Proper handling can prevent some damage to photographs. Clean white cotton gloves should be worn while handling photographs. Oils from hands, lotions and other sources can mark the image’s surface and may not be reversible. Never use ink to mark photographs or enclosures. Instead, use a soft lead pencil on the reverse side of the photograph.
CLEANING AND CARE
Since even the slightest abrasion can damage a photograph, it is important to use only a very soft clean brush to dust the surface. Move from the center to the edges, not straight across. No solvents should be used as these can also damage and even remove the emulsion of the photograph. Should photographs adhere to framing glass or each other, do not try to separate them yourself. Contact an experienced photograph restorer/conservator as soon as possible. Do not attempt to mend tears by using ordinary tape as this can damage the image.
Always keep the areas where photographs are handled or stored clean and pest-free. It is vital that collection areas be free of debris that might encourage pests. Food and beverages should not be stored near the photographs. Apart from the potential for attracting pests, accidental spills can irreversibly damage most photographic objects.
COMMON CONCERNS AND SOLUTIONS
The following problems are commonly encountered in photographic collections:
Wet photographs: In many cases, wet photographs may be salvaged by very carefully separating them (if they appear stuck together, do not attempt to separate them since they may tear or pull emulsion from the support). Place pieces of wax paper (slightly bigger than the largest photo) between each photograph, put the stack of photos into a zip-lock bag and freeze the entire package until you can put in the hands of a trained photograph restoration specialist.
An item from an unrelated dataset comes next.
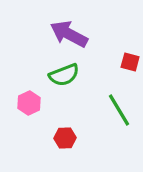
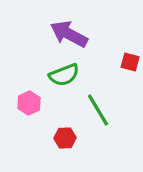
green line: moved 21 px left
Soiled photographs or negatives: Brush soiled photographs carefully with a clean, soft brush. Proceed from the center of the photograph outward towards the edges. Do not attempt to clean photographs with water-based or solvent-based cleaners, such as window cleaner or film cleaner. Improper cleaning of photographic materials can cause serious and often irreversible damage such as permanent staining, abrasion, alteration or loss of binder and image.
Photographs or negatives adhered to enclosure: High-humidity environments or direct exposure to liquids can cause photographs to adhere to frame glass or enclosure materials. This is a very difficult problem to resolve and great care must be taken to reduce the possibility of further damage. If a photograph becomes attached to adjacent materials, consult a photographic materials conservator before attempting to remove the adhered materials.
Deteriorated negatives: Chemical instability is a major factor in the deterioration of early film-based materials. If film-based negatives are brittle, discolored, sticky or appear wavy and full of air bubbles, separate the negatives from the rest of the collection and consult a photographic materials conservator or photograph restoration specialist. A conservator can provide photo restoration and will be able to help identify these materials and make recommendations for their safe storage or duplication.
Broken Ambrotypes (old photo negatives on glass): Carefully place broken glass negative pieces in archival paper enclosures. Use a separate, clearly marked enclosure for each piece to reduce the possibility of scratching or further damaging the negative. Consult a photographic materials conservator or photograph restoration specialist for assistance.